En enquêtant sur ce méfait, notre héros et ses amis vont tomber sur une découverte impromptue : un autre maître de l’air lui aussi en stase depuis des temps immémoriaux. Le libérant de son entrave, Aang rencontre donc avec son enthousiasme naturel un nouveau compagnon de route possédant charisme et expérience. Mais quelles sont les réelles intentions de Tagah ? Et pourquoi était-il lui-même enfermé dans une prison de glace ? …
Comme attendu, nous retrouvons donc nos héros plus âgés, devenus adultes et en charge des grandes avancées du monde.
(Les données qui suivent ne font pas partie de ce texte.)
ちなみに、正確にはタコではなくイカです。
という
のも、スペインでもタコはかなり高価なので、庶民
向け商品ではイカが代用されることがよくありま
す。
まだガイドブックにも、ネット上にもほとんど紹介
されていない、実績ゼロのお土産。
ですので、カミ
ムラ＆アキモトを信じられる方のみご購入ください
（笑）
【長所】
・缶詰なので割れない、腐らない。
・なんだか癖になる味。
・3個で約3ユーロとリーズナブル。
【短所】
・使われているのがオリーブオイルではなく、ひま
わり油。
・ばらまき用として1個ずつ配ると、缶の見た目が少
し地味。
Zuko est désormais à la tête du Royaume du feu, Aang et Katara sont des figures importantes de Republic City (sans parler du statut d’Avatar du bonhomme…), Sokka est revenu à sa tribu de l’eau où il tient désormais le rôle de stratège en chef (et inventeur un peu dingue…) tandis que Toph, continue d’enseigner dans son école de maîtrise de la terre (les comics racontent en longueur la fondation de son établissement).
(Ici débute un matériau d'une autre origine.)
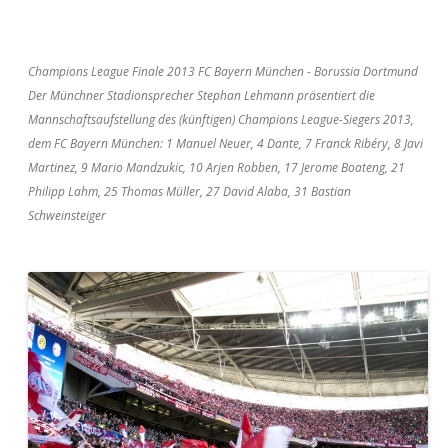
Champions League Finale 2013 FC Bayern München - Borussia Dortmund
Der Münchner Stadionsprecher Stephan Lehmann präsentiert die
Mannschaftsaufstellung des (künftigen) Champions League-Siegers 2013,
dem FC Bayern München: 1 Manuel Neuer, 4 Dante, 7 Franck Ribéry, 8 Javi
Martinez, 9 Mario Mandzukic, 10 Arjen Robben, 17 Jerome Boateng, 21
Philipp Lahm, 25 Thomas Müller, 27 David Alaba, 31 Bastian
Schweinsteiger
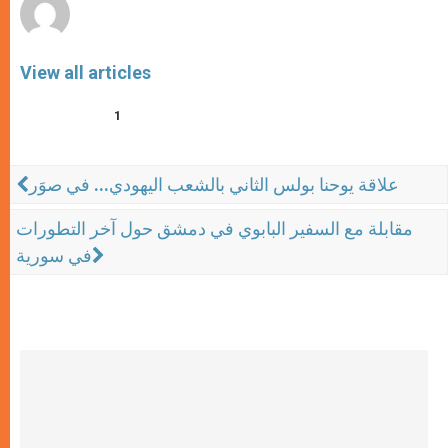
View all articles
1
علاقة يوحنا بولس الثاني بالشعب اليهودي... في صوَر
مقابلة مع السفير البابوي في دمشق حول آخر التطورات
في سورية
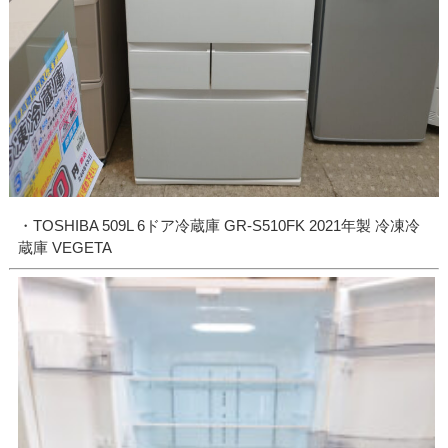
・TOSHIBA 509L 6ドア冷蔵庫 GR-S510FK 2021年製 冷凍冷
蔵庫 VEGETA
Malgré la présence de tout le monde et le fait que chaque membre du groupe possède une ou deux scènes les mettant en valeur, on pointera quand même que certains d’entre eux sont clairement en retrait –– Toph et Zuko pour ne pas les nommer. Mais en soi ce n’est pas très grave car on connaît déjà leur destin venir (visible dans ‘Korra’ justement).
Parlons graphismes maintenant. Avec ce long-métrage d’animation,, on est bien loin du ‘petit’ dessin animé diffusé il y a 20 ans et qui déjà était réussi. Cette fois, on a mis les petits plats dans les grands. Aussi bien dans les cadres que dans le style visuel, on sent une inspiration plus qu’évidente venue de l’animation asiatique (sans blague). On retrouve bien sûr nos personnages mais avec un design un peu plus élaboré, plus précis… plus mature dans les traits.
Les décors restent eux aussi dans la veine de l’univers avec là encore de plus gros moyens pour construire les arrière-plans. En clair, la production n’a pas lésiné sur les sous pour faire de ce film une réussite visuelle. On n’est pas encore sur du Disney de la grande époque, mais franchement ça fait le café comme on dit.
Le rythme, lui, n’est rien de moins que trépidant. Parfois même un peu trop. Les péripéties s’enchaînent à fond la caisse sans aucun temps mort. Certaines séquences se ‘posent’ tout de même un peu plus ici et là et se permettent parfois d’élargir un peu l’univers en apportant quelques réponses à de vieux mystères…
Dans l’ensemble, ce premier film n’est pas vraiment mémorable au sens large du terme mais demeure un bon début pour les futurs projets du studio. La suite des événements pour eux sera la prochaine série d’animation qui reviendra sur l’Avatar à suivre après Korra. Elle nous présentera un maître de la terre du nom de Pavi et sa sœur jumelle dans un monde au bord du cataclysme. Elle est attendue pour courant 2027.